+++ The input +++

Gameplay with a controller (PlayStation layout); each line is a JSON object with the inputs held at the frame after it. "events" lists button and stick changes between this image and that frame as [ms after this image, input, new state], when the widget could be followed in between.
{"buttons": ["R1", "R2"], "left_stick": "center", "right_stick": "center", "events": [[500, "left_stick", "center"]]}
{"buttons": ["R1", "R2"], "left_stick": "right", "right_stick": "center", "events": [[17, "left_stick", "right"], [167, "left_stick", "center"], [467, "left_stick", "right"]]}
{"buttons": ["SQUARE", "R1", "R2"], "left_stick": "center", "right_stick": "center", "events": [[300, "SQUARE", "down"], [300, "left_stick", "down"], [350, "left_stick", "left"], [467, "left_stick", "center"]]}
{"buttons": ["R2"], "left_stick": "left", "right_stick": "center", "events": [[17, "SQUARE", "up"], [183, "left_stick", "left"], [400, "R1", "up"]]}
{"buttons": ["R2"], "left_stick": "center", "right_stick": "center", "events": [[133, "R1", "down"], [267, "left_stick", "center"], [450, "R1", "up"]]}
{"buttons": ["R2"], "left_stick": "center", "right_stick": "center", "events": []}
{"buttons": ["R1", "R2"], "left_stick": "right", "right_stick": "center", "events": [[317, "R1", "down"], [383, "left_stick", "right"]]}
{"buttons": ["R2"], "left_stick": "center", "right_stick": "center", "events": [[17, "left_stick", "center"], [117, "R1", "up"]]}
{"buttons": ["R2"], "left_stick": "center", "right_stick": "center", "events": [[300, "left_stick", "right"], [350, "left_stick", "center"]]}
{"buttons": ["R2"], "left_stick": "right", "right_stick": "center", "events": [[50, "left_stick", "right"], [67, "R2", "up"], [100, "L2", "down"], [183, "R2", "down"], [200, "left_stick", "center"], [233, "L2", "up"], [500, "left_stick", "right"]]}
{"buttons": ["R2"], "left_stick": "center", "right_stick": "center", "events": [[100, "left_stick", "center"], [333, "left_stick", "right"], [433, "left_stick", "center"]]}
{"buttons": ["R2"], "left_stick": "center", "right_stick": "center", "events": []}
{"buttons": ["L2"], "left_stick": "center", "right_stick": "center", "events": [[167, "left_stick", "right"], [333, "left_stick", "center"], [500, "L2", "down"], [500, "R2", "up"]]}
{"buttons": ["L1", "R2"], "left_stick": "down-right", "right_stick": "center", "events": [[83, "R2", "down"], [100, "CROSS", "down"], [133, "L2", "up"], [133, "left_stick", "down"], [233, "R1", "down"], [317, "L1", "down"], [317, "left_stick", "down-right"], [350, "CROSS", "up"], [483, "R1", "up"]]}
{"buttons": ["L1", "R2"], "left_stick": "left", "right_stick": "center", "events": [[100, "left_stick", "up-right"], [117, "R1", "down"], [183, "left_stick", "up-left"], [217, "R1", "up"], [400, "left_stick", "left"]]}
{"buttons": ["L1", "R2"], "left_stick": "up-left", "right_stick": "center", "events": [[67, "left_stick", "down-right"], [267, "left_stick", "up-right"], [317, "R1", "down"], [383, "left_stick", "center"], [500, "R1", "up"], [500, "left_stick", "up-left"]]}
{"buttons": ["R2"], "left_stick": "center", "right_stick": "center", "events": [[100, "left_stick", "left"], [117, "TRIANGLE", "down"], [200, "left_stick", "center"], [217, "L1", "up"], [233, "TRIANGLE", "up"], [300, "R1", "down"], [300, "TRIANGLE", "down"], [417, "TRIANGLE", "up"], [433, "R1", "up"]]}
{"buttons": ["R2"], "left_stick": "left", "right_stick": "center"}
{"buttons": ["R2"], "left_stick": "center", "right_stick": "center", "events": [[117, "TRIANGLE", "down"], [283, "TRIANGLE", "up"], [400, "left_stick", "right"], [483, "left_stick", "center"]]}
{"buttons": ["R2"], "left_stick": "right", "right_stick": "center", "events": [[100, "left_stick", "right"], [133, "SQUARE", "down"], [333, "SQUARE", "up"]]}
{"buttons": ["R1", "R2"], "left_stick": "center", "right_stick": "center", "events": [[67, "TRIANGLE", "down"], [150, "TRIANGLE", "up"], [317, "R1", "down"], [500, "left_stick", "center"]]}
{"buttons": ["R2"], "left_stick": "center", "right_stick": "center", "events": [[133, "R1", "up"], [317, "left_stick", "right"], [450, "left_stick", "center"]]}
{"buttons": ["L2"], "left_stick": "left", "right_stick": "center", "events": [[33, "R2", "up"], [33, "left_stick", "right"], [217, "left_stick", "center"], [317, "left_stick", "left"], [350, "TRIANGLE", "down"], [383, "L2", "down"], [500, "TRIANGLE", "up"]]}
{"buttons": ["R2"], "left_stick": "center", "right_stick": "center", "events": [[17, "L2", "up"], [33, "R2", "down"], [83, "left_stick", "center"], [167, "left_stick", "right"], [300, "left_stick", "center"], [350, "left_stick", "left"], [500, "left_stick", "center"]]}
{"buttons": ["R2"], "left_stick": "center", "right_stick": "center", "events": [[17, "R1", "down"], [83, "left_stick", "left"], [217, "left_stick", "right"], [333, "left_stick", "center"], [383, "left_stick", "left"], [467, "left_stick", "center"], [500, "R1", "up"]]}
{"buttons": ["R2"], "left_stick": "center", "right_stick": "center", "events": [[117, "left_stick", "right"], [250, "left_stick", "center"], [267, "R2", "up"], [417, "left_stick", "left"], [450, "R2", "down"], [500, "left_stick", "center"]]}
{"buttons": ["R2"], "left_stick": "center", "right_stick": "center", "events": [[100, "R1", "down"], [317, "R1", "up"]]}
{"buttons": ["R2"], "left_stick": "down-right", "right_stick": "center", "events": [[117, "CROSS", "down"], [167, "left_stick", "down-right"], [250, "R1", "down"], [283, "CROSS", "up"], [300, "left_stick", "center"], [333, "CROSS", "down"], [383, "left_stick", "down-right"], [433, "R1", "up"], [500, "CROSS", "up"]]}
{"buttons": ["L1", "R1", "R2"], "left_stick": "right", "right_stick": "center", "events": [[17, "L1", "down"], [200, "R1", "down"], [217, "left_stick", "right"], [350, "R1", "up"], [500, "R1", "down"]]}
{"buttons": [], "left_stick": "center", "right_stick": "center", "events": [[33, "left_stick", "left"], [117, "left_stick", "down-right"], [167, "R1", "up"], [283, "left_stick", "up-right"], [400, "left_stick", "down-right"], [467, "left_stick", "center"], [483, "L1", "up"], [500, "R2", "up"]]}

+++

Using the material above, return each line in which the word "TRIANGLE" occurs.

◆ Output of the exercise
{"buttons": ["R2"], "left_stick": "center", "right_stick": "center", "events": [[100, "left_stick", "left"], [117, "TRIANGLE", "down"], [200, "left_stick", "center"], [217, "L1", "up"], [233, "TRIANGLE", "up"], [300, "R1", "down"], [300, "TRIANGLE", "down"], [417, "TRIANGLE", "up"], [433, "R1", "up"]]}
{"buttons": ["R2"], "left_stick": "center", "right_stick": "center", "events": [[117, "TRIANGLE", "down"], [283, "TRIANGLE", "up"], [400, "left_stick", "right"], [483, "left_stick", "center"]]}
{"buttons": ["R1", "R2"], "left_stick": "center", "right_stick": "center", "events": [[67, "TRIANGLE", "down"], [150, "TRIANGLE", "up"], [317, "R1", "down"], [500, "left_stick", "center"]]}
{"buttons": ["L2"], "left_stick": "left", "right_stick": "center", "events": [[33, "R2", "up"], [33, "left_stick", "right"], [217, "left_stick", "center"], [317, "left_stick", "left"], [350, "TRIANGLE", "down"], [383, "L2", "down"], [500, "TRIANGLE", "up"]]}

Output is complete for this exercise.